4. Quando o Salmo 6 se tornou uma oração penitencial, foi movido para uma situação hermenêutica diferente. As palavras do texto eram uma partitura tocada com uma nova ênfase e propósito. Como uma oração de culto em Israel, era uma linguagem preparada para uma pessoa em particular que foi considerada doente por causa da ira de Deus. Como penitencial, tornou-se a oração geral de todos os que, como pecadores, confessavam a “doença” do pecado. A mudança na função do salmo teria começado quando ele foi usado como liturgia congregacional em Israel e foi incluído em um livro das Escrituras. O uso que os profetas fazem do vocabulário da doença (por exemplo, Isaías 1:5s.) Para retratar a condição de todo o povo sob julgamento pode ter preparado o caminho para o uso do Salmo 6 e outra linguagem semelhante nas orações na penitência congregacional. Quando Gênesis 3 é tomado como contexto canônico, todos os fiéis entendem que sua mortalidade e seus sintomas são condições genéricas da relação perturbada da humanidade com Deus.

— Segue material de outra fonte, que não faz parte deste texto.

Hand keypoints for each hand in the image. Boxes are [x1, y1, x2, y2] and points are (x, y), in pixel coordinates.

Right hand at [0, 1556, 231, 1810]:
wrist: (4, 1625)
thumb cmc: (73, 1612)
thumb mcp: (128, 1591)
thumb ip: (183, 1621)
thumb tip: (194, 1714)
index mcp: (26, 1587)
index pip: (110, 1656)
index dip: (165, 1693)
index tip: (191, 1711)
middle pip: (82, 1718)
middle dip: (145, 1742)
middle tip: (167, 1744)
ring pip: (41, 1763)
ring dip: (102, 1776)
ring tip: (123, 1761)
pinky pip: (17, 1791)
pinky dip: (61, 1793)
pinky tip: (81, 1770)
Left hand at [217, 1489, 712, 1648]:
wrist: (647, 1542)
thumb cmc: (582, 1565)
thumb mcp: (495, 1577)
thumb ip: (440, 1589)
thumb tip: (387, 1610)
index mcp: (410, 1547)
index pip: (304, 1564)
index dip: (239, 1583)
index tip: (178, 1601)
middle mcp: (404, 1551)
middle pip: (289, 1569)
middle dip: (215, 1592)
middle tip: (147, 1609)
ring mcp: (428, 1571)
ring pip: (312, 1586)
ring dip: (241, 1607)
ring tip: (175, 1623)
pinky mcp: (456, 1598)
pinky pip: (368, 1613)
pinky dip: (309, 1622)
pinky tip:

A morte coloca uma questão contra a existência de cada pessoa. Fecha os livros sobre a vida e as possibilidades de reparar seus defeitos e falhas. Ela nos confronta com as alternativas de alienação final de Deus ou aceitação final por Deus. Como oração litúrgica e pessoal, o Salmo 6 fornece palavras para pecadores que enfrentam o significado de sua própria mortalidade para descansar suas vidas na graça de Deus para a salvação e para declarar que a partir do evangelho eles confiam que são ouvidos.